Several studies have assessed the potential of metabolomics in diagnosis of DKD (Table 4). Han et al[122] described the diverse profiles of plasma fatty acids in different stages of DKD. In 82 patients with T2DM, Zhu et al[123] demonstrated that a panel of six plasma phospholipids was capable of distinguishing between patients with and without DKD. In 78 patients with diabetes, Hirayama et al[124] identified a panel of 19 serum metabolites correlated significantly with UACR. A multiple logistic regression model composed of the five best performing markers (including γ-butyrobetaine, symmetric dimethylarginine, azelaic acid, and two unknowns) yielded remarkable sensitivity and specificity for the diagnosis of DKD. Sharma et al[125] quantified 94 metabolites in urine obtained from healthy control, diabetic patients with and without DKD. A decrease in the urine levels of 13 metabolites, many potentially related to mitochondrial function, was found to be associated with DKD. Pena et al[126] described the different metabolomic profiles in the urine and plasma samples from the T2DM cohort of the PREVEND study. Differences were observed in the levels of plasma histidine, butenoylcarnitine, as well as urine hexose, glutamine, and tyrosine, between those who with and without albuminuria. Adding these metabolites to a predictive model composed of baseline urinary albumin excretion and eGFR improve risk estimation for the progression of albuminuria. In the T2DM cohort of the Joslin Kidney Study, Niewczas et al[127] identified a panel of 5 plasma metabolites capable of predicting progression toward ESRD, which was independent of UACR, eGFR, and hemoglobin A_1c. Although these results seems promising, the complexity of the analysis techniques and the incomplete coverage of the human metabolome at present are problems than may need to be addressed before the application of metabolomics in everyday practice.

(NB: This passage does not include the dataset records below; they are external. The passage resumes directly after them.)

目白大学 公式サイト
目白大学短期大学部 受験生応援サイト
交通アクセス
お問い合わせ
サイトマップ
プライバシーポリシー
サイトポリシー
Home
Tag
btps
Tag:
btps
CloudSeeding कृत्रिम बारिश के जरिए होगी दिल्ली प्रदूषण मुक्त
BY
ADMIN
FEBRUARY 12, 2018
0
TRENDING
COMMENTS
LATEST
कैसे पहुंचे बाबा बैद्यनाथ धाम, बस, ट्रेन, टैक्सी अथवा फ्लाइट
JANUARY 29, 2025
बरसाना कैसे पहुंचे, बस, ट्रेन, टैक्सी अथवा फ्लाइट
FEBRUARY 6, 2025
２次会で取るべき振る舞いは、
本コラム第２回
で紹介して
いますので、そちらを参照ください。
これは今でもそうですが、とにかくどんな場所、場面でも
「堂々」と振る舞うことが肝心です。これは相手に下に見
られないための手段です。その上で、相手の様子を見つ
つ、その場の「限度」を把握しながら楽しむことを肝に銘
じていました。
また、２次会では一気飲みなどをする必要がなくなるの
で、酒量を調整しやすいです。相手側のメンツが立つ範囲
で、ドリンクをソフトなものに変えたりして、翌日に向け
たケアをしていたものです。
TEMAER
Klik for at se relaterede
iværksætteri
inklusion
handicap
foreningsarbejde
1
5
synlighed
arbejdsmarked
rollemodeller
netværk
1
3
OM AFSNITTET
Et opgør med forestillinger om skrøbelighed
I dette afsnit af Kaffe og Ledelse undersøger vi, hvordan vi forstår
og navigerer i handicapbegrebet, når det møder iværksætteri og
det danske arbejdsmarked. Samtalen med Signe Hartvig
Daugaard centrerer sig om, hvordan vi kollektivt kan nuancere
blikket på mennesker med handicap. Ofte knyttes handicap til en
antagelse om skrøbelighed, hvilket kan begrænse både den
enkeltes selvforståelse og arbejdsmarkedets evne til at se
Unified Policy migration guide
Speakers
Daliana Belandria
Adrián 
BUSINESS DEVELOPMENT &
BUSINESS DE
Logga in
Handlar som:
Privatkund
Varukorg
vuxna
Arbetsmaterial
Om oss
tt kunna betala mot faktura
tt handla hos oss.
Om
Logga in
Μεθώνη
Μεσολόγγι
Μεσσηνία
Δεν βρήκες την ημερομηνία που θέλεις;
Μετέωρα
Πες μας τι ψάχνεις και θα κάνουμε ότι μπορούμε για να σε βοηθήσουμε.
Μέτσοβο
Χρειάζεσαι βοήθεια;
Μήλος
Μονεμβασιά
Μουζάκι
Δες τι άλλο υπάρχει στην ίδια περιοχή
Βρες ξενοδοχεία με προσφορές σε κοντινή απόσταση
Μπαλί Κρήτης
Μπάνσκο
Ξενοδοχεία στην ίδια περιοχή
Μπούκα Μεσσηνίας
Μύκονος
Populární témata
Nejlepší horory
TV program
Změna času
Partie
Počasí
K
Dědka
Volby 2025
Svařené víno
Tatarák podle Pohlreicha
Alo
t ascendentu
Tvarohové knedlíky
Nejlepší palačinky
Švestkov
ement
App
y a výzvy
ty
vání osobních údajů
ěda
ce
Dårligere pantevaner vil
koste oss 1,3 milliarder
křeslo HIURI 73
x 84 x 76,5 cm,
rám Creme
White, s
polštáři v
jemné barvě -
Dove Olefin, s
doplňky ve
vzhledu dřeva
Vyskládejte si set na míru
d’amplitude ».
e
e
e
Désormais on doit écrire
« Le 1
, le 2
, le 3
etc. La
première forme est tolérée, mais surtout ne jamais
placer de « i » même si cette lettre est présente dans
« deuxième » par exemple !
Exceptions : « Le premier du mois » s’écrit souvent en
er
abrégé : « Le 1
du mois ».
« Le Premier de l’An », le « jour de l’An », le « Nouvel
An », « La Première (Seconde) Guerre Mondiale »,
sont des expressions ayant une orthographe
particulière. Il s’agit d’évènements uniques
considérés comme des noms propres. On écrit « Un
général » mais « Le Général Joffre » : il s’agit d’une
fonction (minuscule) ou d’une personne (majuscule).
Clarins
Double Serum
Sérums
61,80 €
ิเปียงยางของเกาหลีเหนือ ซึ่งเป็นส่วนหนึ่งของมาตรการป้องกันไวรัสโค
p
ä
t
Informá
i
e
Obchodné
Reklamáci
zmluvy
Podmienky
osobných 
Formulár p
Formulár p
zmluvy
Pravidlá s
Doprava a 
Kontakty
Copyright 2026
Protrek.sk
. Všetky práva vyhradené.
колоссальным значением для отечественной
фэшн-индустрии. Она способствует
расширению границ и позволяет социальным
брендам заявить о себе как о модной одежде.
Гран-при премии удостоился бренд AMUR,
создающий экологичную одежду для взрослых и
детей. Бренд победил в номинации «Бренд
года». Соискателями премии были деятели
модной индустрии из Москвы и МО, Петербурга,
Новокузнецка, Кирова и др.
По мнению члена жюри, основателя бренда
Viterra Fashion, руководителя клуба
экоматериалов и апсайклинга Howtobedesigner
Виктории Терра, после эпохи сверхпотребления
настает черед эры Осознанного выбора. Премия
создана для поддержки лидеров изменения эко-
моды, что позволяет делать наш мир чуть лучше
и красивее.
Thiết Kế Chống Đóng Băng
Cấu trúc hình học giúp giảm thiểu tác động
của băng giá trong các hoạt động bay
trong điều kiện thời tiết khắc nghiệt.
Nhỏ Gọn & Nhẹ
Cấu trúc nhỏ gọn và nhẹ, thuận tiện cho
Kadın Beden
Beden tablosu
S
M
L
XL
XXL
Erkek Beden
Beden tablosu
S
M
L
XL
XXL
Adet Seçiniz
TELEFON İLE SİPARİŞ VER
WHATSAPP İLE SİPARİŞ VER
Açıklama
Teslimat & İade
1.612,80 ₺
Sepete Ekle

Table 4 Applications of metabolomics in the diagnosis of diabetic kidney disease.

Specimen	Panel	Application	Ref.
Plasma	Fatty acids C10:0, C12:0, C14:0, C16:1n-9, C16:0, C18:2, C18:1n-9, C18:1n-11, C18:0, C20:4, C20:5, C20:3, C20:2, C20:0, C22:6	Diverse profiles in different stages of DKD	[122]
Plasma	Phospholipids C18:2-LPC, C16:0/18:1-PE, pC18:0/20:4-PE, C18:0/22:6-PI, C18:0/18:0-PS, dC18:0/20:2-SM	Diagnosis of DKD	[123]
Serum	γ-butyrobetaine, SDMA, azelaic acid, MID 114, MID 127	Diagnosis of DKD	[124]
Urine	3-hydroxy isovalerate, aconitic acid, citric acid, 2-ethyl 3-OH propionate, glycolic acid, homovanillic acid, 3-hydroxy isobutyrate, 2-methyl acetoacetate, 3-methyl adipic acid, 3-methyl crotonyl glycine, 3-hydroxy propionate, tiglylglycine, uracil	Reduced expression in DKD patients	[125]
Plasma and urine	Plasma: Histidine, butenoylcarnitine Urine: Hexose, glutamine, tyrosine	Addition to the original predictive model improved risk estimation for albuminuria progression	[126]
Plasma	P-cresol sulfate, phenylacetylglutamine, myoinositol, pseudouridine, urate	Predicting progression toward ESRD	[127]

LPC: Lysophosphatidylcholine; PE: Phosphatidylethanolamine; PI: Phosphatidylinositol; PS: Phosphatidylserine; SM: Sphingomyelin; SDMA: Symmetric dimethylarginine; MID: Metabolite ID; DKD: Diabetic kidney disease; ESRD: End-stage renal disease.

CONCLUSION

The development of DKD involves the dysfunction and damage of different renal tissues in multiple stages. Due to the complex nature of this disease, whether there is a “universal” biomarker is questionable. With extensive validations, albuminuria and eGFR are currently the standard diagnostic criteria for DKD. Nonetheless, the abilities of these markers to detect tissue damage and functional change in the early stage are limited. With the increasing understanding of pathogenesis and promising preliminary data, applying the information generated from the studies of novel biomarkers, genomic, and proteomic profiles to assist in the early diagnosis of DKD has gradually become plausible. An integration of the “traditional” and “next-generation” markers might be more practical in everyday settings, considering the financial and technical requirements of these novel assays. To sum up, large longitudinal cohort studies are still required to validate the abilities of the aforementioned novel early diagnosis and prediction techniques.